Why accounting firms are steering clear of AI integration in Kenya

Grant Thornton Kenya Chief Executive Officer Dipesh Shah speaks during an interview in his office in Nairobi on February 6, 2025.

Photo credit: File | Nation Media Group

Kenya’s professional services firms are keeping off artificial intelligence (AI) for fear of crossing ethical and legal lines that could cost them their licences.

Dipesh Shah, the Chief Executive Officer of Grant Thornton Kenya, said that accountancy and audit firms are especially wary of using open AI platforms such as ChatGPT due to the risk of breaching client confidentiality and data privacy laws.

“We sit on a lot of client confidentiality matters and data. You can’t just upload it to ChatGPT and get a report — you’re not allowed,” Mr Shah told the Business Daily in an interview.

“In fact, we’re holding back on AI integration because of that. We need the right solution to ensure we don’t infringe on this privacy,” he added.

According to Mr Shah, the key concern is that ChatGPT is an open-model AI developed by OpenAI — meaning user details may be processed and stored on systems outside the firm’s control.

“Because this is open AI, the information will somehow be made public,” he cautioned.

OpenAI is a San Francisco-based AI research and technology company founded in December 2015 by billionaire Elon Musk, Sam Altman, Greg Brockman, Ilya Sutskever, Wojciech Zaremba, and John Schulman.

Its flagship product, ChatGPT, can generate human-like text, summarise documents, and answer queries in natural language. OpenAI’s mission is to ensure artificial general intelligence benefits all of humanity.

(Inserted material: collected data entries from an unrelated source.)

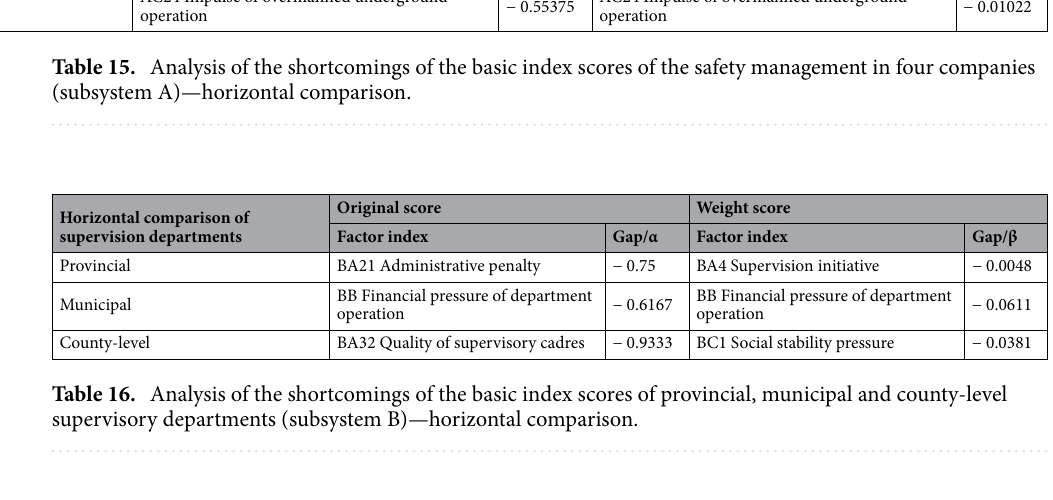
Horizontal comparison of indexes in subsystem C of three enterprises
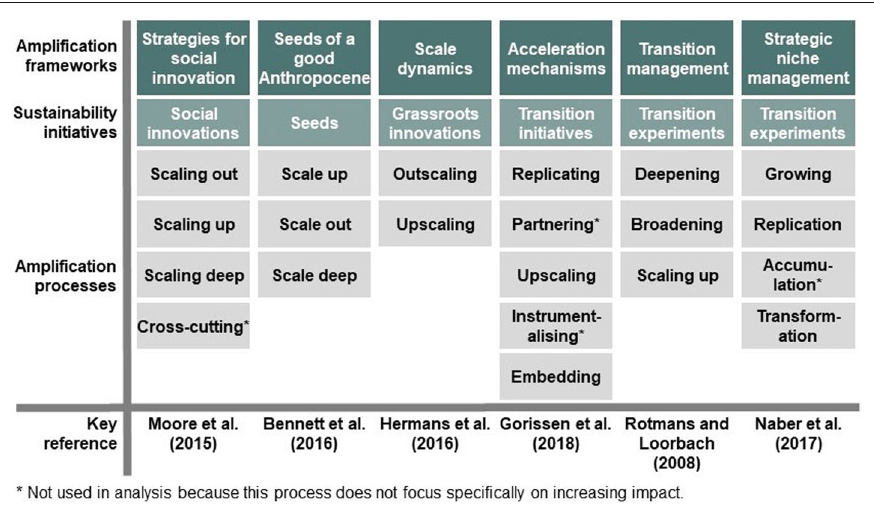
Fig. 1 Overview of amplification frameworks used in sustainability transformation research and their conceptualization of sustainability initiatives and amplification processes. Note that these are examples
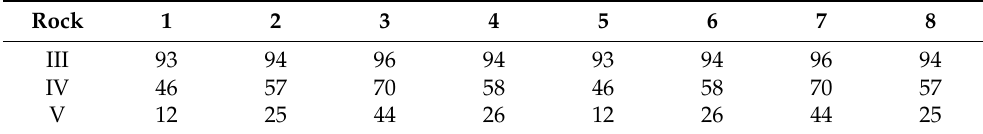
Table 2. Elastic load release coefficient of monitoring points around the tunnel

A recent report by global internet researchers Datareportal found that Kenyans are among the world’s most enthusiastic ChatGPT users.

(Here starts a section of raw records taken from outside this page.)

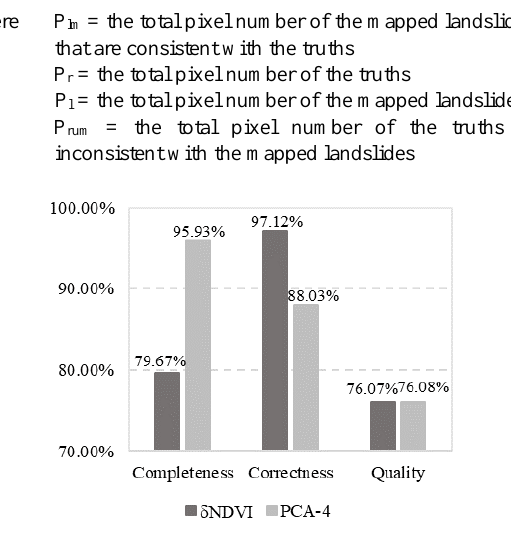
Figure 5. The histogram of accuracy assessment for LIM in the study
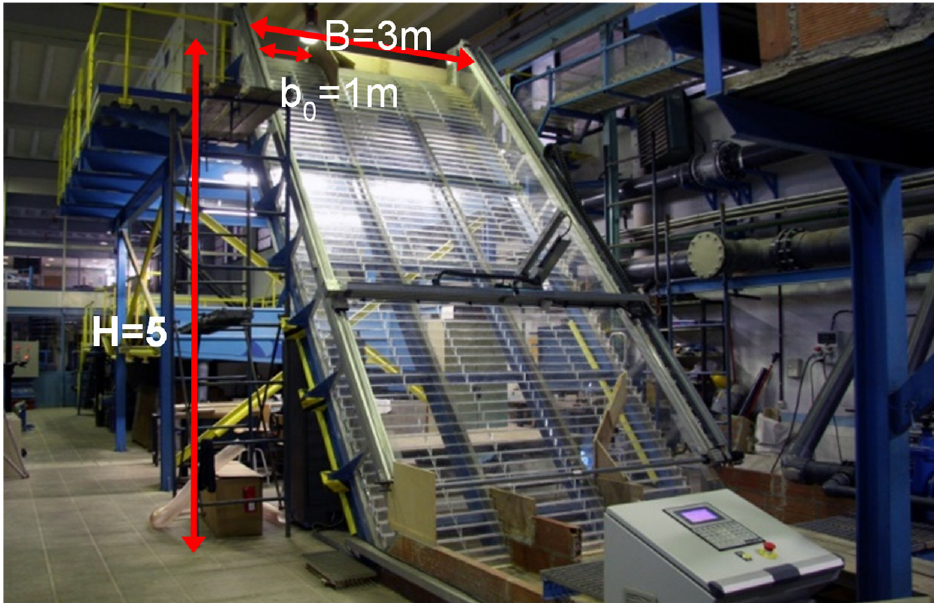
Figure 1. Frontal view of the physical model built in the Hydraulics and Fluid Mechanics Laboratory of the Civil Engineering School at UPC.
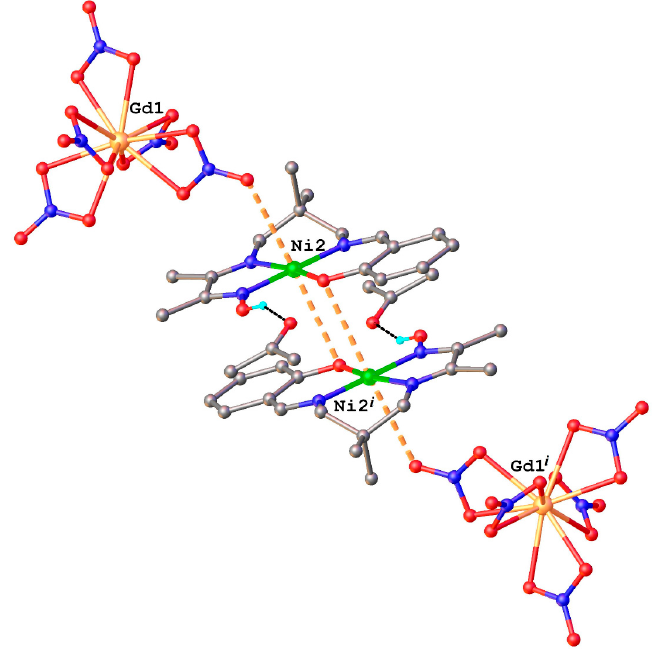
Figure 7. View of the {NiL 5 } 2 dinuclear entity, showing the Ni2 coordination geometry. Symmetry code: ( i ) 1 − x , 1 − y , 1 − z .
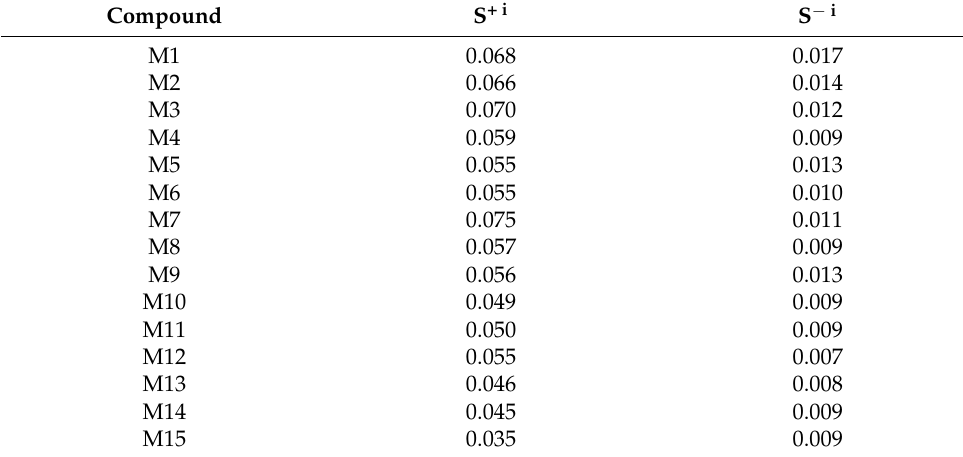
Table 18. COPRAS solutions.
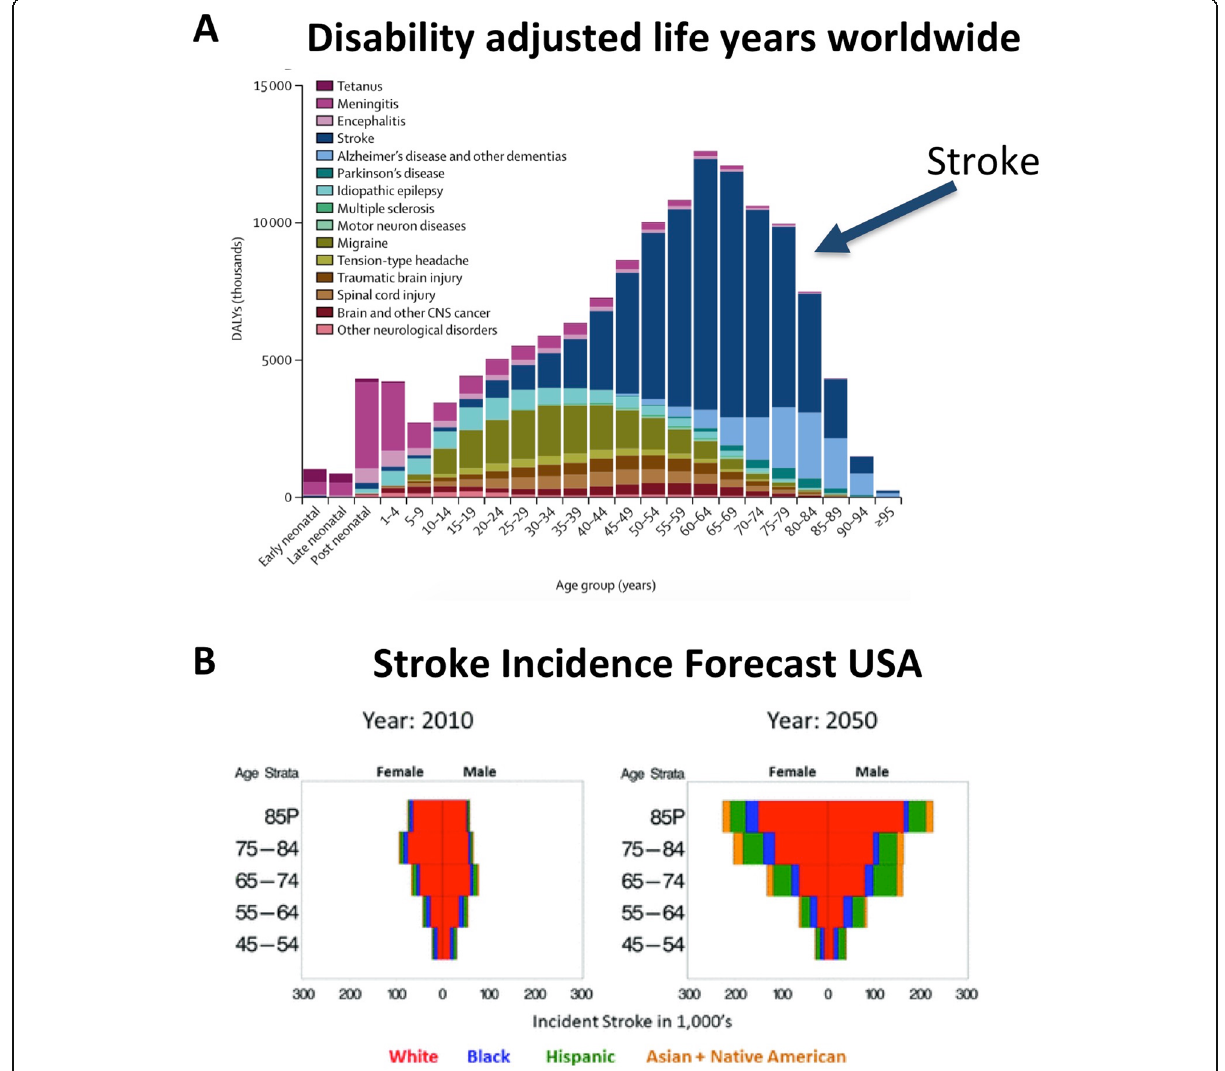
Fig. 1 Stroke impact on society. a Disability-adjusted life years for 15 neurological disorder categories worldwide. With increasing age, stroke contributes the most to life years lost by death or disability. Shown are estimates for male persons; the graphs for females show similar percentages. Modified from the Global Burden of Disease Study group (2019, [20]). b Projection of the distribution of incident stroke events in the US for the years 2010 and 2050, separated by ethnicity and age. Especially the proportion of very old patients (> 85 years) is expected to strongly increase over the next three decades. From [35] (with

The study showed that 42.1 percent of Kenyans aged over 18 use ChatGPT for daily tasks — the highest penetration rate globally.

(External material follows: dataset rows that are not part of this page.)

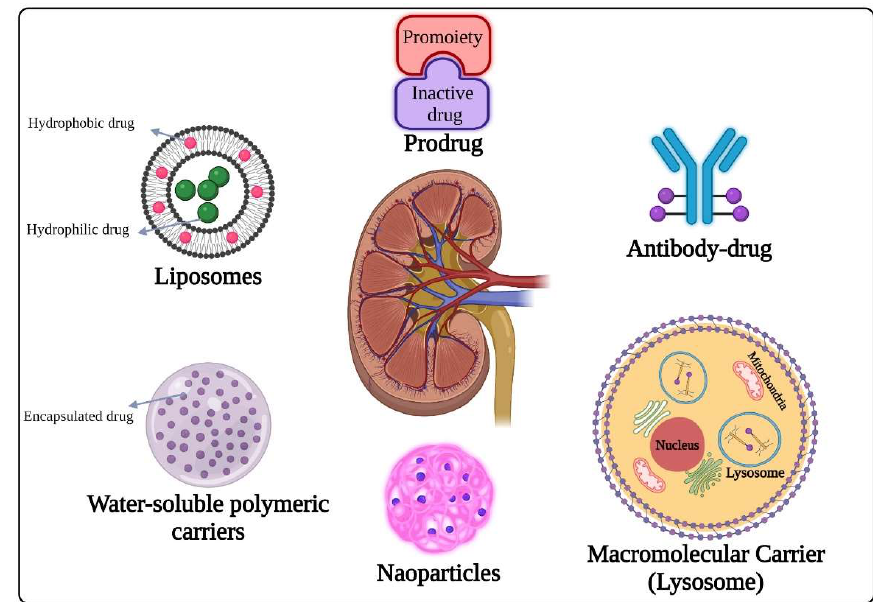
Figure 5. Different strategies of renal drug delivery system.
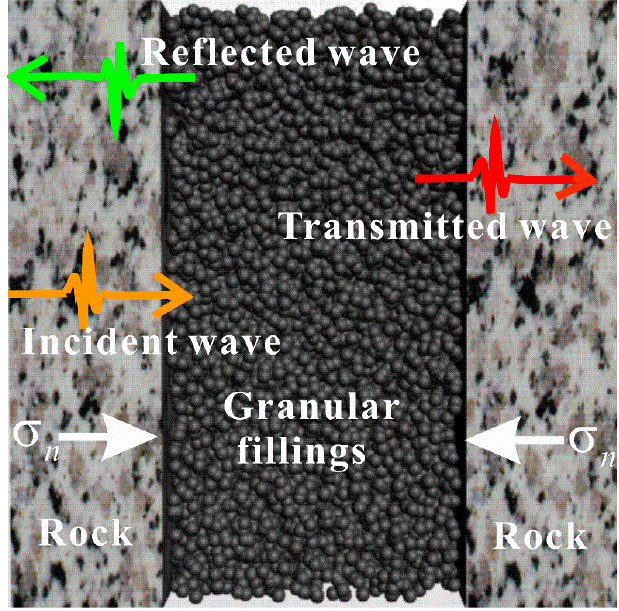
Figure 1. Schematic view of a filled joint loaded by stress waves (adapted from [23]).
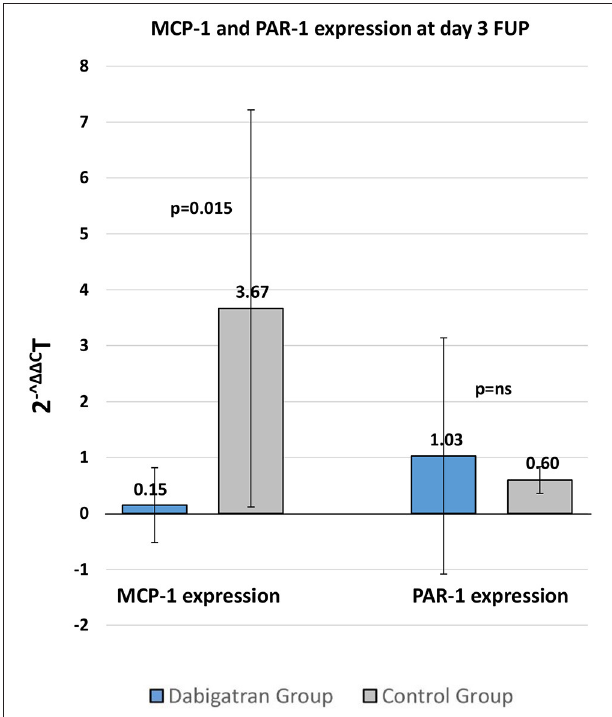
FIGURE 4 | qPCR analysis of MCP-1 and PAR-1 expression of the stented tissue 3 days after stenting in dabigatran and control groups. Mean ±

Yet, while the public embraces the tool, professionals such as accountants, auditors, and lawyers face strict restrictions. The Accountants (Standards of Professional Practice and Ethical Conduct) Regulations explicitly require practitioners to protect client data:

“An accountant shall respect the confidentiality of information acquired as a result of professional and business relationships and shall not disclose any such information to third parties without proper and specific authority unless there is a legal or professional right or duty to disclose.”

Breaching this clause can attract stiff penalties, including fines or suspension of a practising certificate.


This is why, Shah explained, Grant Thornton and other firms are exploring closed-model AI systems — platforms where the underlying model and training data remain exclusive, and client inputs stay within a secure, private environment.

Closed AI systems allow firms to harness automation and advanced analytics without exposing sensitive data to public networks. By contrast, open AI models such as ChatGPT, Google’s Gemini, or Claude, owned by former OpenAI employees, operate via external servers and shared infrastructure, making them unsuitable for handling confidential information in regulated industries.

Despite the caution, Shah says the profession cannot ignore technology. He said Grant Thornton is looking at creating secure, in-house databases to support AI-powered tools in audit, tax, and advisory work.

“Our profession is very restrictive. Ethics don’t allow us to infringe client confidentiality,” he said, “but we also have to embrace technology.”

As Kenya’s AI adoption accelerates across banking, manufacturing, and retail, professional services firms are working to find that sweet spot — leveraging innovation without compromising ethics or violating the law.